> Exercise: Copy each line below without leaving any out.

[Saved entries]
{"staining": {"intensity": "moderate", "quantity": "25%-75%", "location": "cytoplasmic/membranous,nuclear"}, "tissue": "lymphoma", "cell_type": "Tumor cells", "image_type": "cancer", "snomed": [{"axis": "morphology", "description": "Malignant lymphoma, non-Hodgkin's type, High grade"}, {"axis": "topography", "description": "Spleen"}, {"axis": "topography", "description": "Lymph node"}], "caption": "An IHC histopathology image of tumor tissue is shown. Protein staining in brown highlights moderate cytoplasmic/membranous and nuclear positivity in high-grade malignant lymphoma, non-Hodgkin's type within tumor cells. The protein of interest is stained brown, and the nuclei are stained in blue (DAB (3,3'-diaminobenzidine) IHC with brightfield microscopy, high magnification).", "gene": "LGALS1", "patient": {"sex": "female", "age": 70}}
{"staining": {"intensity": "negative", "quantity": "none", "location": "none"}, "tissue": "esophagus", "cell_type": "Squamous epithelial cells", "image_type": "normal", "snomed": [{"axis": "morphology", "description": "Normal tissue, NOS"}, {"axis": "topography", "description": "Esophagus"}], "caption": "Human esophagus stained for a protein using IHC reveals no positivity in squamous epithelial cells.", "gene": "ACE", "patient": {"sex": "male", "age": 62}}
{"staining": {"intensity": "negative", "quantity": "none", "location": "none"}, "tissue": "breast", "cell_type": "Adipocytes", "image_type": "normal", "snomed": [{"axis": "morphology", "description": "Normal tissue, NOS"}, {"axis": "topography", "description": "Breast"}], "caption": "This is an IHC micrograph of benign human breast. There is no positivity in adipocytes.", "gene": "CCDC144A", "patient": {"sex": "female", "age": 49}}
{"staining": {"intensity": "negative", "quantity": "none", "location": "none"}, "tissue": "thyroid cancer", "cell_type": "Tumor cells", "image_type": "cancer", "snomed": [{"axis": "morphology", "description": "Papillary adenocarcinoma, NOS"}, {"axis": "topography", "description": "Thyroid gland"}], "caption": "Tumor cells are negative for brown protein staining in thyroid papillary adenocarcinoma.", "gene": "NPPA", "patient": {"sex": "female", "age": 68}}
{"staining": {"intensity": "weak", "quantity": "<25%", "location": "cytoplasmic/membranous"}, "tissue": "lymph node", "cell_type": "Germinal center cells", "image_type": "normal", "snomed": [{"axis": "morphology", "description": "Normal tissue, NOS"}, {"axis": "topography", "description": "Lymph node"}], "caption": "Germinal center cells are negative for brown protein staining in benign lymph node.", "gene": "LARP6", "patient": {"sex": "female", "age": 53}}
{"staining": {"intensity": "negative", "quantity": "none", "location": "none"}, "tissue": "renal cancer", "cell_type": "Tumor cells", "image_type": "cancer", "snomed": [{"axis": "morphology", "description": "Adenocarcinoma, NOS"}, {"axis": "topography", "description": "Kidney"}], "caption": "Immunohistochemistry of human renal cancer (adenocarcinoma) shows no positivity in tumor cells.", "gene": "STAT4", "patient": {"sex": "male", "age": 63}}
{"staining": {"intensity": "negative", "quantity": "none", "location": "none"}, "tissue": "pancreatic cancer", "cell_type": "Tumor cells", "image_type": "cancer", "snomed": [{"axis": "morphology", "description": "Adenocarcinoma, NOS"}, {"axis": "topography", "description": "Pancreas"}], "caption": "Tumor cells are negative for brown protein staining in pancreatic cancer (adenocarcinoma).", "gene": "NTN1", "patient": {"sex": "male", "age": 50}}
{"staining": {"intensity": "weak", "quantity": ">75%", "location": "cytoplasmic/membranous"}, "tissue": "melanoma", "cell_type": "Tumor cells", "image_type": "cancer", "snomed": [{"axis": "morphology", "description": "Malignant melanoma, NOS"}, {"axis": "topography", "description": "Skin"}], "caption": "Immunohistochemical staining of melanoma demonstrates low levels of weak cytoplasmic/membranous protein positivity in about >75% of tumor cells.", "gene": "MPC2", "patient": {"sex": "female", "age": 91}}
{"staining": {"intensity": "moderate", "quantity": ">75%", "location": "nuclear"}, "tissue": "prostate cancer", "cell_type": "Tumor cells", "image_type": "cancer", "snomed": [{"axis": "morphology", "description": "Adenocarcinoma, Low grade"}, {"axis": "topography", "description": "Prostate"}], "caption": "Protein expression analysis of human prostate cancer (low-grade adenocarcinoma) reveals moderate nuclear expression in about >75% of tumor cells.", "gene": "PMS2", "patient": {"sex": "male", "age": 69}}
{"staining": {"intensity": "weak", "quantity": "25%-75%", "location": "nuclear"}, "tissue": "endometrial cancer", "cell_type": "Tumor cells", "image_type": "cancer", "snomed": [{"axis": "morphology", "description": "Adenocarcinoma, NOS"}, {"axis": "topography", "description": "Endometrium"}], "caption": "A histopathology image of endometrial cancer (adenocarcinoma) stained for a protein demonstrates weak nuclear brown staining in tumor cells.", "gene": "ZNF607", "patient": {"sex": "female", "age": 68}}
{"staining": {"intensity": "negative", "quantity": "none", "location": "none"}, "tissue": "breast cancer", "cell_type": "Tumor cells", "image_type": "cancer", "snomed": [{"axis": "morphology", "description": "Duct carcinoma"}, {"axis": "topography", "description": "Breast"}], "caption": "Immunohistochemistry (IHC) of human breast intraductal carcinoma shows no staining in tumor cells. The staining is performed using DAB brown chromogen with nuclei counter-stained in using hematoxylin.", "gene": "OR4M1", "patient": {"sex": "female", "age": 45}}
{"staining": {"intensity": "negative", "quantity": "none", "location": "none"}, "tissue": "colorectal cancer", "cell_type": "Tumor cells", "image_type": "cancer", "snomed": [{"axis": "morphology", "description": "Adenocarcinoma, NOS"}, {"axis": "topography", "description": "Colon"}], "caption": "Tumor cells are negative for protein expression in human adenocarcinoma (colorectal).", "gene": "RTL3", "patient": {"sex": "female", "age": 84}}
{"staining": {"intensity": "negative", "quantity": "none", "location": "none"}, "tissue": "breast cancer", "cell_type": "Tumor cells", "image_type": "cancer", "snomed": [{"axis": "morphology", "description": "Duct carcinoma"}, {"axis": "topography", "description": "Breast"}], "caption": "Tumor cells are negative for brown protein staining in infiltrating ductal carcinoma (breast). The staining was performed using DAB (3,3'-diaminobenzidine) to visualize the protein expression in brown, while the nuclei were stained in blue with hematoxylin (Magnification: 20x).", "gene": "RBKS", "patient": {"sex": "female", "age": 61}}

> Answer to this exercise:
{"staining": {"intensity": "moderate", "quantity": "25%-75%", "location": "cytoplasmic/membranous,nuclear"}, "tissue": "lymphoma", "cell_type": "Tumor cells", "image_type": "cancer", "snomed": [{"axis": "morphology", "description": "Malignant lymphoma, non-Hodgkin's type, High grade"}, {"axis": "topography", "description": "Spleen"}, {"axis": "topography", "description": "Lymph node"}], "caption": "An IHC histopathology image of tumor tissue is shown. Protein staining in brown highlights moderate cytoplasmic/membranous and nuclear positivity in high-grade malignant lymphoma, non-Hodgkin's type within tumor cells. The protein of interest is stained brown, and the nuclei are stained in blue (DAB (3,3'-diaminobenzidine) IHC with brightfield microscopy, high magnification).", "gene": "LGALS1", "patient": {"sex": "female", "age": 70}}
{"staining": {"intensity": "negative", "quantity": "none", "location": "none"}, "tissue": "esophagus", "cell_type": "Squamous epithelial cells", "image_type": "normal", "snomed": [{"axis": "morphology", "description": "Normal tissue, NOS"}, {"axis": "topography", "description": "Esophagus"}], "caption": "Human esophagus stained for a protein using IHC reveals no positivity in squamous epithelial cells.", "gene": "ACE", "patient": {"sex": "male", "age": 62}}
{"staining": {"intensity": "negative", "quantity": "none", "location": "none"}, "tissue": "breast", "cell_type": "Adipocytes", "image_type": "normal", "snomed": [{"axis": "morphology", "description": "Normal tissue, NOS"}, {"axis": "topography", "description": "Breast"}], "caption": "This is an IHC micrograph of benign human breast. There is no positivity in adipocytes.", "gene": "CCDC144A", "patient": {"sex": "female", "age": 49}}
{"staining": {"intensity": "negative", "quantity": "none", "location": "none"}, "tissue": "thyroid cancer", "cell_type": "Tumor cells", "image_type": "cancer", "snomed": [{"axis": "morphology", "description": "Papillary adenocarcinoma, NOS"}, {"axis": "topography", "description": "Thyroid gland"}], "caption": "Tumor cells are negative for brown protein staining in thyroid papillary adenocarcinoma.", "gene": "NPPA", "patient": {"sex": "female", "age": 68}}
{"staining": {"intensity": "weak", "quantity": "<25%", "location": "cytoplasmic/membranous"}, "tissue": "lymph node", "cell_type": "Germinal center cells", "image_type": "normal", "snomed": [{"axis": "morphology", "description": "Normal tissue, NOS"}, {"axis": "topography", "description": "Lymph node"}], "caption": "Germinal center cells are negative for brown protein staining in benign lymph node.", "gene": "LARP6", "patient": {"sex": "female", "age": 53}}
{"staining": {"intensity": "negative", "quantity": "none", "location": "none"}, "tissue": "renal cancer", "cell_type": "Tumor cells", "image_type": "cancer", "snomed": [{"axis": "morphology", "description": "Adenocarcinoma, NOS"}, {"axis": "topography", "description": "Kidney"}], "caption": "Immunohistochemistry of human renal cancer (adenocarcinoma) shows no positivity in tumor cells.", "gene": "STAT4", "patient": {"sex": "male", "age": 63}}
{"staining": {"intensity": "negative", "quantity": "none", "location": "none"}, "tissue": "pancreatic cancer", "cell_type": "Tumor cells", "image_type": "cancer", "snomed": [{"axis": "morphology", "description": "Adenocarcinoma, NOS"}, {"axis": "topography", "description": "Pancreas"}], "caption": "Tumor cells are negative for brown protein staining in pancreatic cancer (adenocarcinoma).", "gene": "NTN1", "patient": {"sex": "male", "age": 50}}
{"staining": {"intensity": "weak", "quantity": ">75%", "location": "cytoplasmic/membranous"}, "tissue": "melanoma", "cell_type": "Tumor cells", "image_type": "cancer", "snomed": [{"axis": "morphology", "description": "Malignant melanoma, NOS"}, {"axis": "topography", "description": "Skin"}], "caption": "Immunohistochemical staining of melanoma demonstrates low levels of weak cytoplasmic/membranous protein positivity in about >75% of tumor cells.", "gene": "MPC2", "patient": {"sex": "female", "age": 91}}
{"staining": {"intensity": "moderate", "quantity": ">75%", "location": "nuclear"}, "tissue": "prostate cancer", "cell_type": "Tumor cells", "image_type": "cancer", "snomed": [{"axis": "morphology", "description": "Adenocarcinoma, Low grade"}, {"axis": "topography", "description": "Prostate"}], "caption": "Protein expression analysis of human prostate cancer (low-grade adenocarcinoma) reveals moderate nuclear expression in about >75% of tumor cells.", "gene": "PMS2", "patient": {"sex": "male", "age": 69}}
{"staining": {"intensity": "weak", "quantity": "25%-75%", "location": "nuclear"}, "tissue": "endometrial cancer", "cell_type": "Tumor cells", "image_type": "cancer", "snomed": [{"axis": "morphology", "description": "Adenocarcinoma, NOS"}, {"axis": "topography", "description": "Endometrium"}], "caption": "A histopathology image of endometrial cancer (adenocarcinoma) stained for a protein demonstrates weak nuclear brown staining in tumor cells.", "gene": "ZNF607", "patient": {"sex": "female", "age": 68}}
{"staining": {"intensity": "negative", "quantity": "none", "location": "none"}, "tissue": "breast cancer", "cell_type": "Tumor cells", "image_type": "cancer", "snomed": [{"axis": "morphology", "description": "Duct carcinoma"}, {"axis": "topography", "description": "Breast"}], "caption": "Immunohistochemistry (IHC) of human breast intraductal carcinoma shows no staining in tumor cells. The staining is performed using DAB brown chromogen with nuclei counter-stained in using hematoxylin.", "gene": "OR4M1", "patient": {"sex": "female", "age": 45}}
{"staining": {"intensity": "negative", "quantity": "none", "location": "none"}, "tissue": "colorectal cancer", "cell_type": "Tumor cells", "image_type": "cancer", "snomed": [{"axis": "morphology", "description": "Adenocarcinoma, NOS"}, {"axis": "topography", "description": "Colon"}], "caption": "Tumor cells are negative for protein expression in human adenocarcinoma (colorectal).", "gene": "RTL3", "patient": {"sex": "female", "age": 84}}
{"staining": {"intensity": "negative", "quantity": "none", "location": "none"}, "tissue": "breast cancer", "cell_type": "Tumor cells", "image_type": "cancer", "snomed": [{"axis": "morphology", "description": "Duct carcinoma"}, {"axis": "topography", "description": "Breast"}], "caption": "Tumor cells are negative for brown protein staining in infiltrating ductal carcinoma (breast). The staining was performed using DAB (3,3'-diaminobenzidine) to visualize the protein expression in brown, while the nuclei were stained in blue with hematoxylin (Magnification: 20x).", "gene": "RBKS", "patient": {"sex": "female", "age": 61}}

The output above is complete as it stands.